* Exercise goal
Range to output from the entries below: the line containing "FOR THE YEAR ENDED 31 DECEMBER 2020" through the line containing "Current and past". Set it down exactly, ends included, nothing else.

* Dataset entries

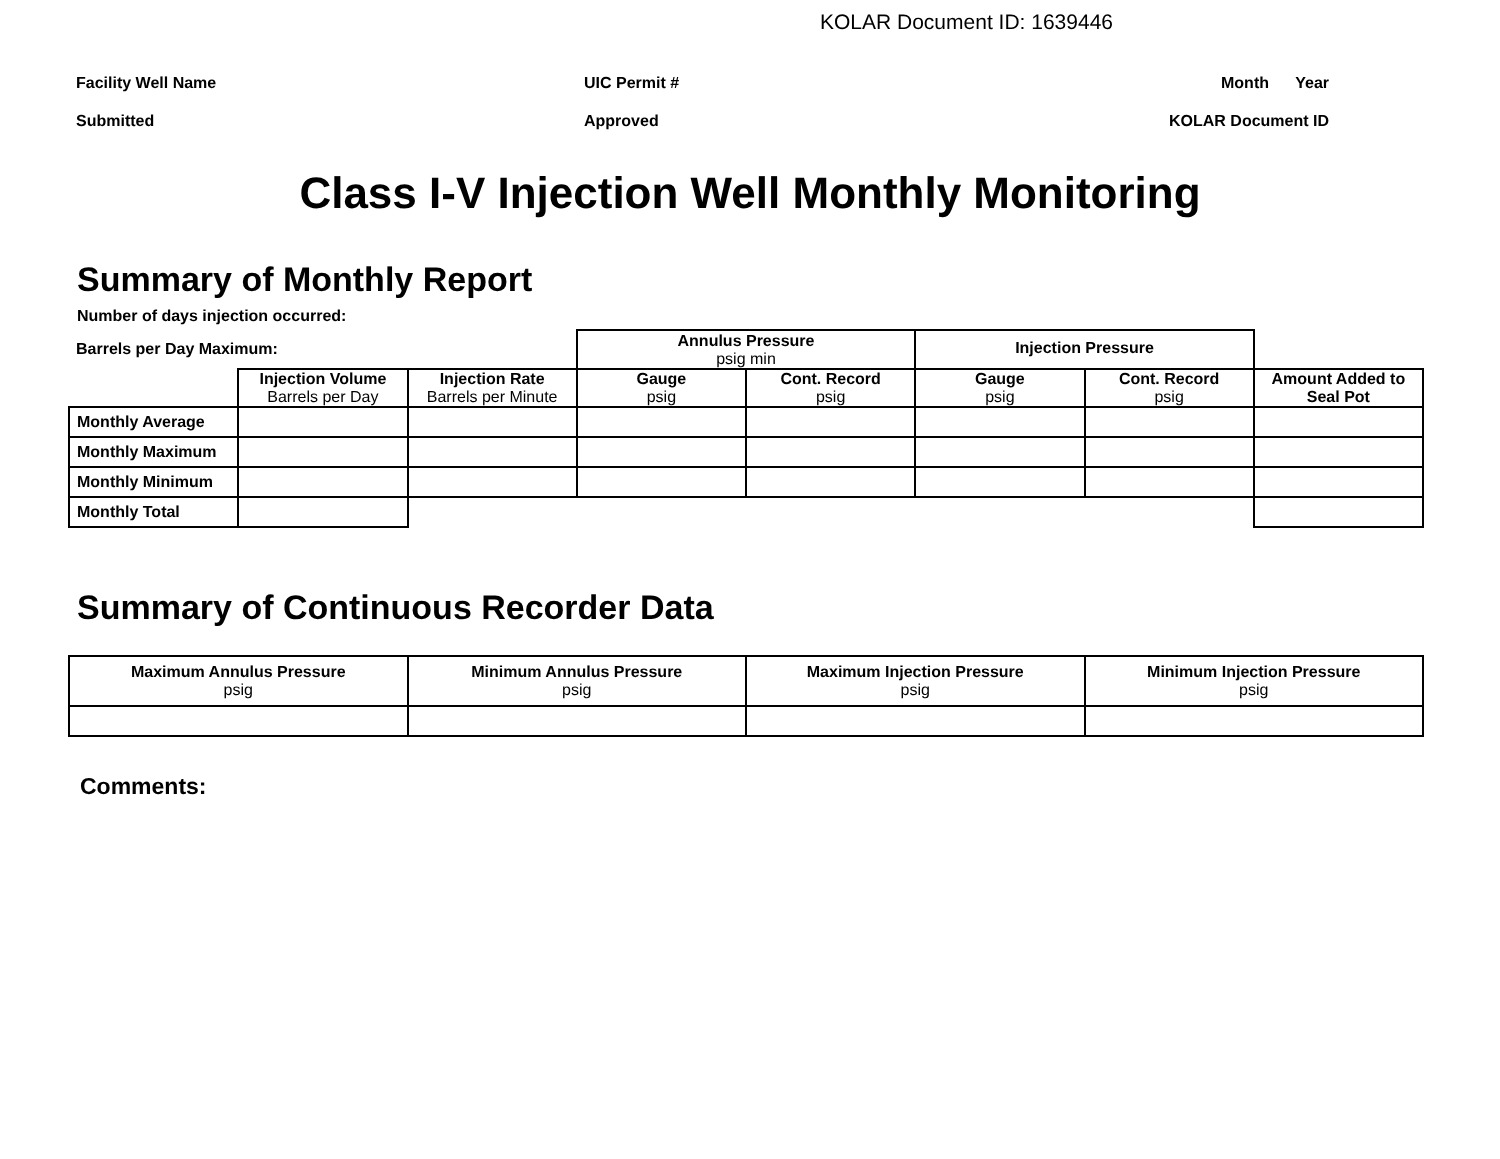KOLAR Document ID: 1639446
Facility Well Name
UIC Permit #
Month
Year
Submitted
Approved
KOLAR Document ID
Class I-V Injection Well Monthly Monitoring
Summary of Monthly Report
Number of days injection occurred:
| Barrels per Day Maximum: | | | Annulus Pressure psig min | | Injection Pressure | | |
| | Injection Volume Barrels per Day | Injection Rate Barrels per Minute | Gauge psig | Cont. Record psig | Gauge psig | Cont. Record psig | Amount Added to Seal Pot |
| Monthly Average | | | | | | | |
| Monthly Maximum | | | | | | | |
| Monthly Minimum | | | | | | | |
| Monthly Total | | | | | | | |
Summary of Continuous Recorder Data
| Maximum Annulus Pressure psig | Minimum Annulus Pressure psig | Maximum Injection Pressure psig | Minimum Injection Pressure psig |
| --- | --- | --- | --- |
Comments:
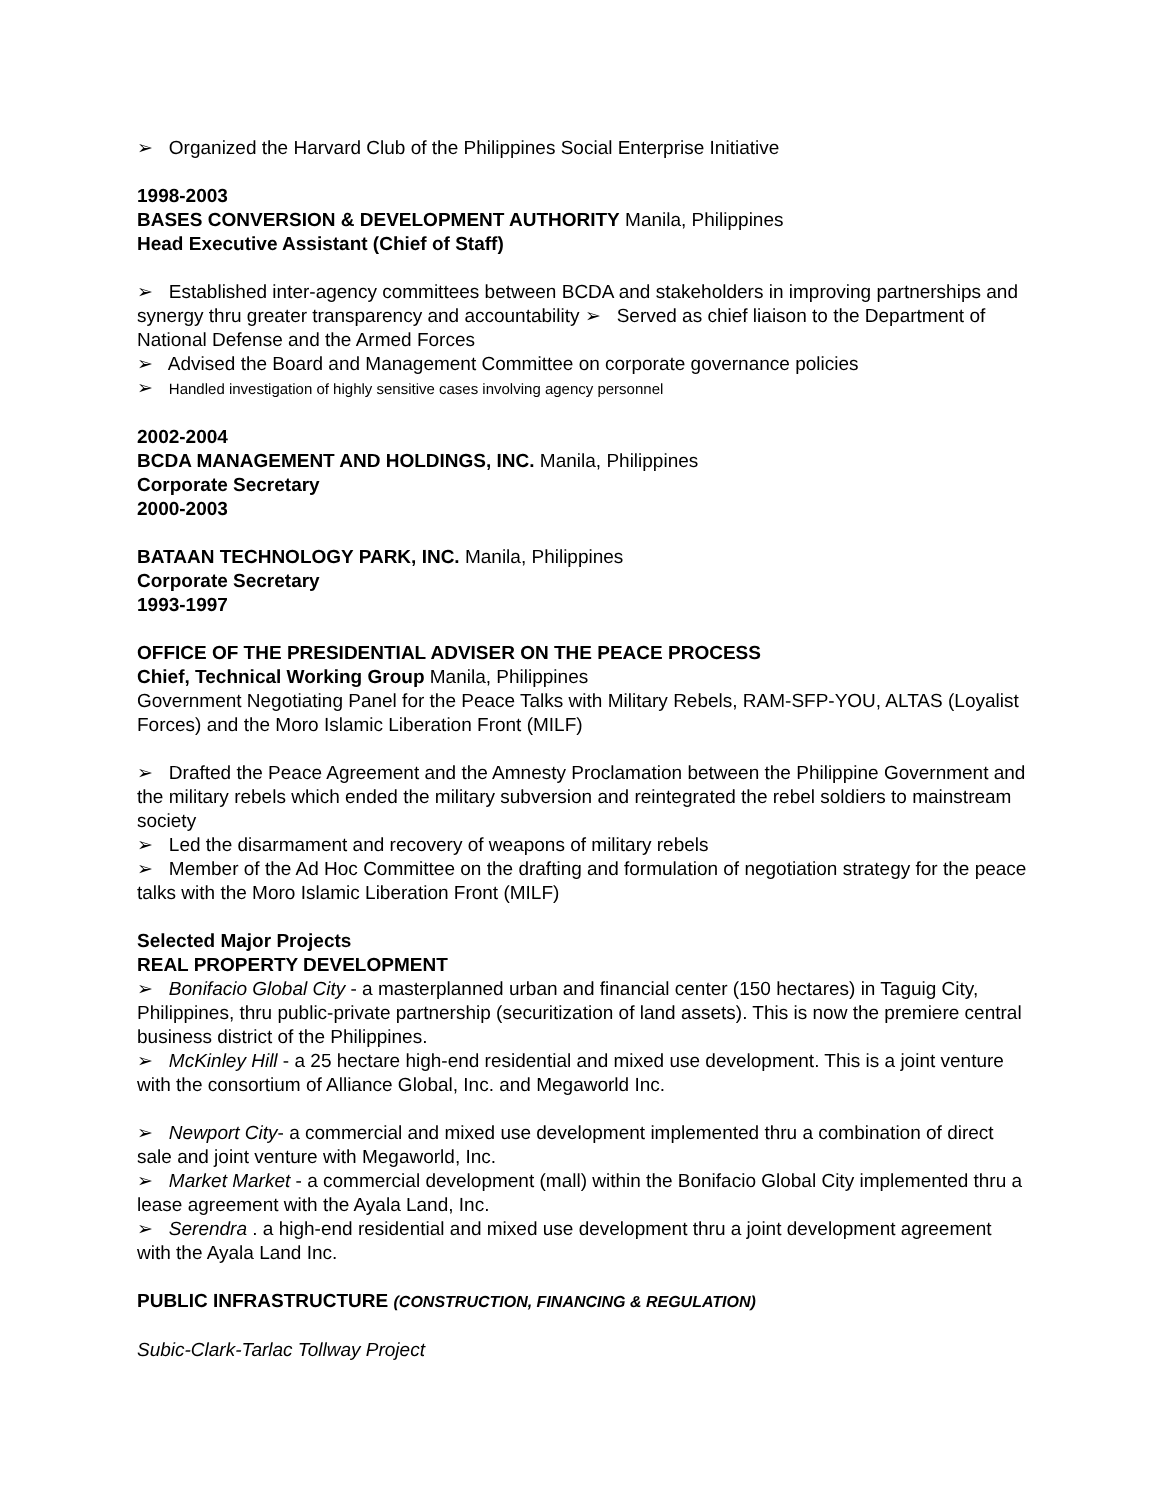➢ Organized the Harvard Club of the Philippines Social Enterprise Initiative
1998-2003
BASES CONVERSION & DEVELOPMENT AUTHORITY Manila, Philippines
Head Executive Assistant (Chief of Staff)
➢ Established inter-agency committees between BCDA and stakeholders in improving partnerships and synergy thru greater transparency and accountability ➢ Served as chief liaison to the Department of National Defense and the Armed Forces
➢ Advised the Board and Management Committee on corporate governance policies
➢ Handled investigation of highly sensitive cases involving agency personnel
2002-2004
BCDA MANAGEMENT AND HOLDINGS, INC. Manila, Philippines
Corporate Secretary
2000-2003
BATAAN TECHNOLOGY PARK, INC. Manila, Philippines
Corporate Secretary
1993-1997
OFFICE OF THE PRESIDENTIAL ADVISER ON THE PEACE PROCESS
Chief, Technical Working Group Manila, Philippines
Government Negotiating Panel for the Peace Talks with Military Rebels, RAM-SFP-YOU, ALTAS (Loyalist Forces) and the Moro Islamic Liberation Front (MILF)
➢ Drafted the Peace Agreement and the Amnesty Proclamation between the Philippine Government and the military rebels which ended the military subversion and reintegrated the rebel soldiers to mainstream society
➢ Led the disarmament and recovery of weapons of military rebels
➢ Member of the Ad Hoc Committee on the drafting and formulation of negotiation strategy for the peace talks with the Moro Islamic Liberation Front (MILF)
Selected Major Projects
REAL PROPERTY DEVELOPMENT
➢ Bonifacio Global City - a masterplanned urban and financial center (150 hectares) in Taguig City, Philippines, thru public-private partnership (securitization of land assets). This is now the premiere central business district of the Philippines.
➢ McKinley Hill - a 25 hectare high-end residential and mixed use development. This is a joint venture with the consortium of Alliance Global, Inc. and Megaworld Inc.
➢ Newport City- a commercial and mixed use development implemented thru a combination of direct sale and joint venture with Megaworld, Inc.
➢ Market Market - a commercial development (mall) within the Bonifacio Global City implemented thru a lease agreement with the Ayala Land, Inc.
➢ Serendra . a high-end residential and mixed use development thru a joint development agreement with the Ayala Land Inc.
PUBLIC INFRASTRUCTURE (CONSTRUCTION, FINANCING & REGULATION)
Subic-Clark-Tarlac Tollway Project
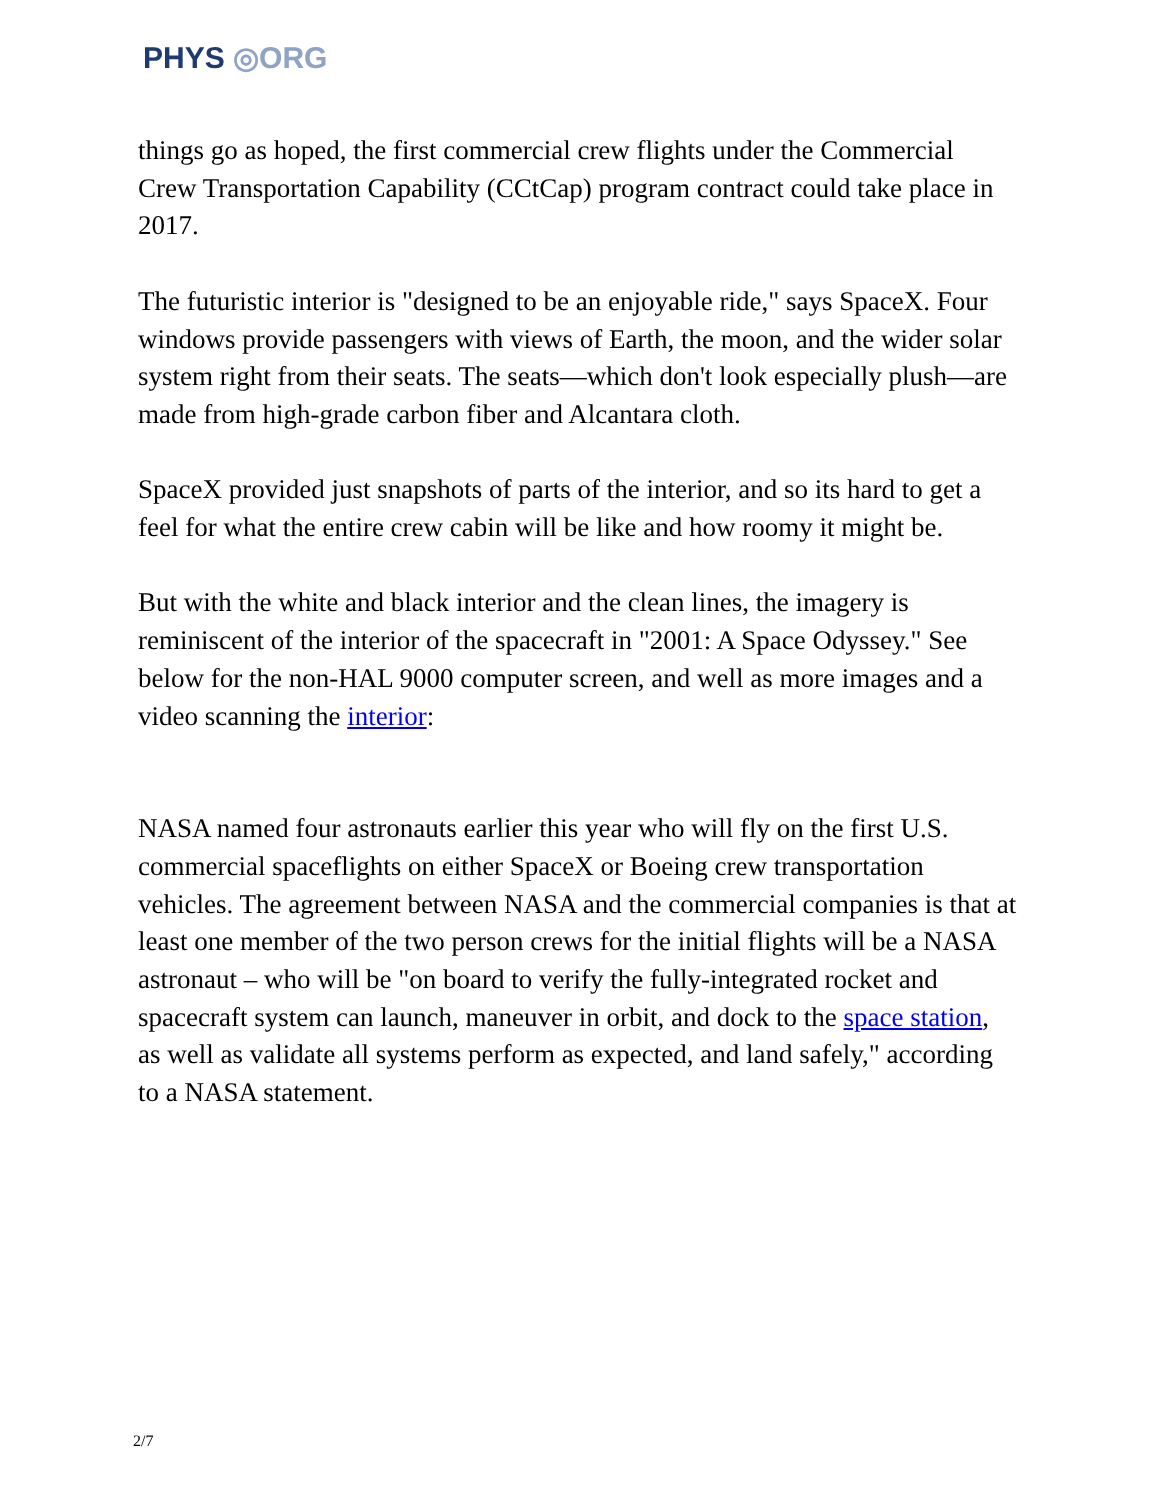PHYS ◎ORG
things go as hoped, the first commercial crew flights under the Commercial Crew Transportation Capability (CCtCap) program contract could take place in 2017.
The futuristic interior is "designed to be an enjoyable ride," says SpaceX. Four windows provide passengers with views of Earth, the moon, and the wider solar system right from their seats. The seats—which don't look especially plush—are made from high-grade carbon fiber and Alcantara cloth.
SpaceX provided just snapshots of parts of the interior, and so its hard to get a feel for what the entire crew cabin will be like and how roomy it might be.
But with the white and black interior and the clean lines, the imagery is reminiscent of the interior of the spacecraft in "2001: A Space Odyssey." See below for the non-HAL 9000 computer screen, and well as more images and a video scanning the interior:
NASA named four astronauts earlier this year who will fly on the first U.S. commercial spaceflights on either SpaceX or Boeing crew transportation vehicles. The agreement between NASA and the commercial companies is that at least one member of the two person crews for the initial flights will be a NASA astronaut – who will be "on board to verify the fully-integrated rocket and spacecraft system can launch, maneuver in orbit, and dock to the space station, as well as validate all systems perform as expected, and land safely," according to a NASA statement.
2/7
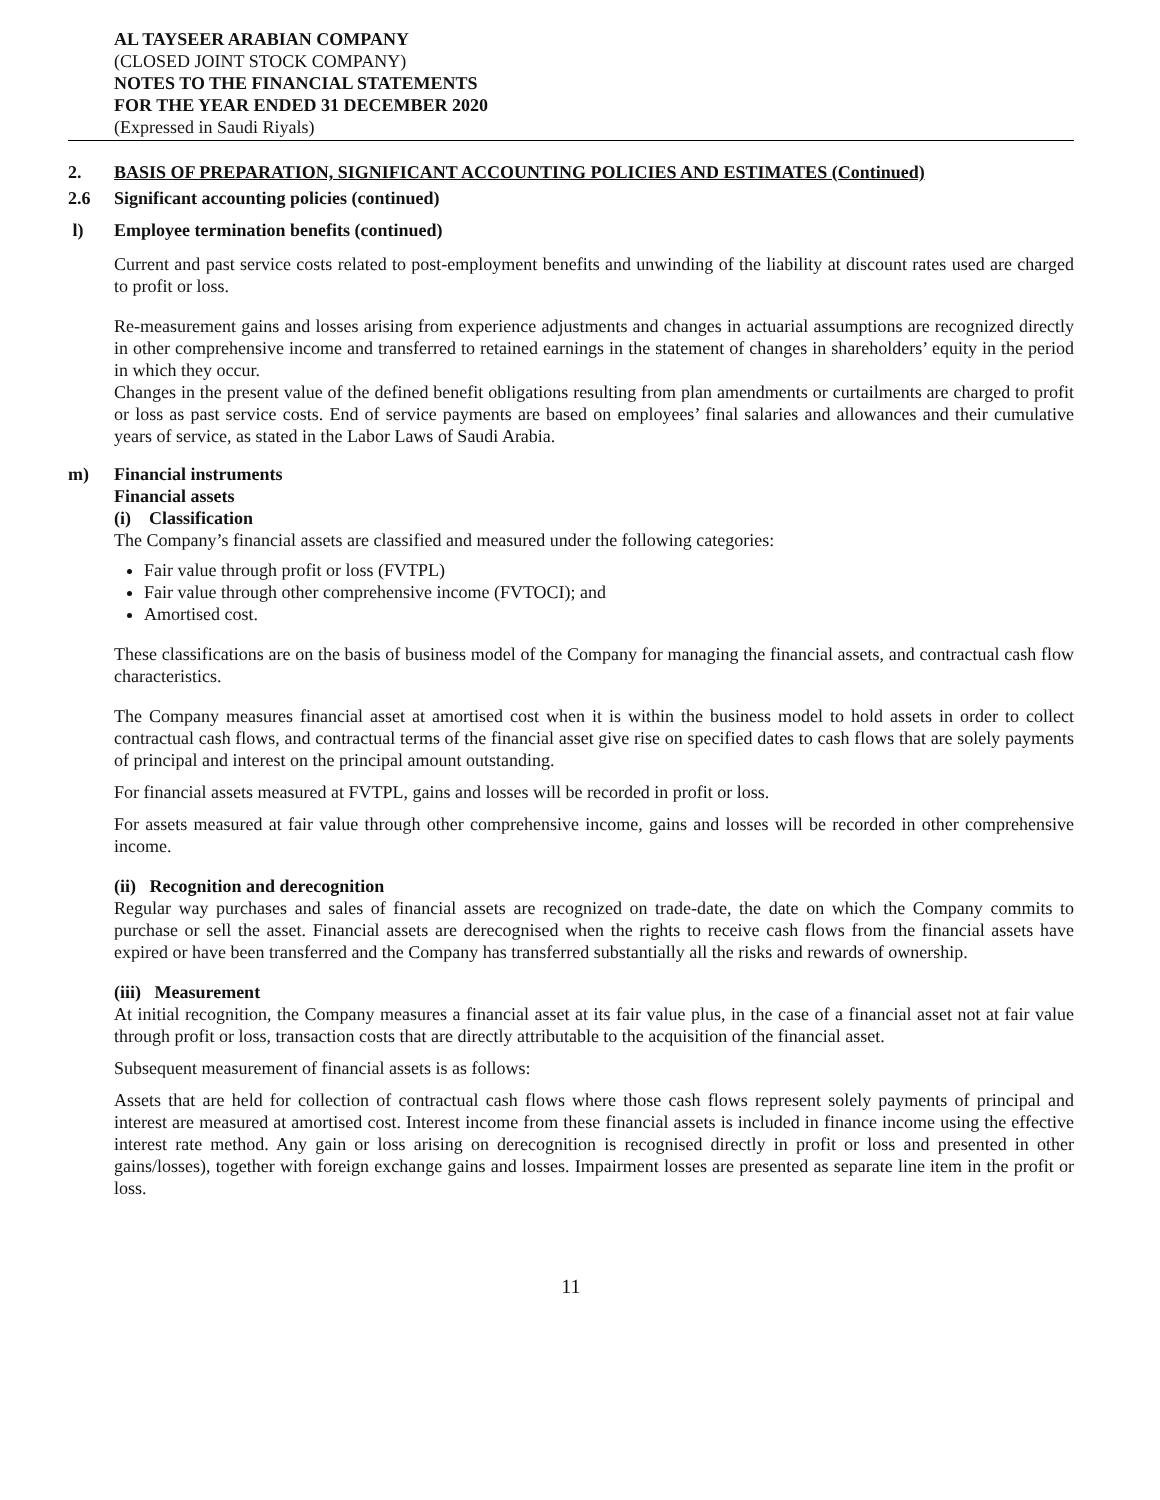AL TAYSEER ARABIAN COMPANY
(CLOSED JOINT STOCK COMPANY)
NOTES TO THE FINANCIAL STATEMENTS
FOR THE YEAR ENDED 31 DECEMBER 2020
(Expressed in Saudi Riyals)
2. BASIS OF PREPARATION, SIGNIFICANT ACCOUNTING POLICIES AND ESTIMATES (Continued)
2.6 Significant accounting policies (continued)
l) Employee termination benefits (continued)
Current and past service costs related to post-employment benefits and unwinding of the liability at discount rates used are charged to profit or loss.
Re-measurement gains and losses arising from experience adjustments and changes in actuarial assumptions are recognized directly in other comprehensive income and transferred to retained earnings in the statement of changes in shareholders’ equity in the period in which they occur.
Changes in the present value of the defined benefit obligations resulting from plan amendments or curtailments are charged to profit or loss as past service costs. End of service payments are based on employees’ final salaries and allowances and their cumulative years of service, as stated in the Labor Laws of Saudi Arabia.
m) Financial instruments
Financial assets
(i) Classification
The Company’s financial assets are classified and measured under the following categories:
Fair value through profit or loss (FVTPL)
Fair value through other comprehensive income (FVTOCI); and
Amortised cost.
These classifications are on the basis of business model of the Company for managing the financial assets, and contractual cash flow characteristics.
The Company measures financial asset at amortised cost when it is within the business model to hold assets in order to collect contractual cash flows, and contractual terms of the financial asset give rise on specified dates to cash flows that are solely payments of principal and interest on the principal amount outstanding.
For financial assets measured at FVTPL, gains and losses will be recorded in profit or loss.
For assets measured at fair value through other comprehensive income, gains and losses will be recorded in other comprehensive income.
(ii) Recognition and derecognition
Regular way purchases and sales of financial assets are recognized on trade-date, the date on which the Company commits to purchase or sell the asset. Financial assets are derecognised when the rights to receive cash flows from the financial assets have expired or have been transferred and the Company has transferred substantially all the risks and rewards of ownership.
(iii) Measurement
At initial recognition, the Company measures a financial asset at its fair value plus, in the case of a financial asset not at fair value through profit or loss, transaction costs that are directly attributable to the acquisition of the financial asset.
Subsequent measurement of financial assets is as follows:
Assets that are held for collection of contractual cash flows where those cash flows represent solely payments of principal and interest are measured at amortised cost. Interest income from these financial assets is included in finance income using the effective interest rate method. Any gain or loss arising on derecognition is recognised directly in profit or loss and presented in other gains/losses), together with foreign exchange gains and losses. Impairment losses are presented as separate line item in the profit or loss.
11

* Solution for this exercise
FOR THE YEAR ENDED 31 DECEMBER 2020
(Expressed in Saudi Riyals)
2. BASIS OF PREPARATION, SIGNIFICANT ACCOUNTING POLICIES AND ESTIMATES (Continued)
2.6 Significant accounting policies (continued)
l) Employee termination benefits (continued)
Current and past service costs related to post-employment benefits and unwinding of the liability at discount rates used are charged to profit or loss.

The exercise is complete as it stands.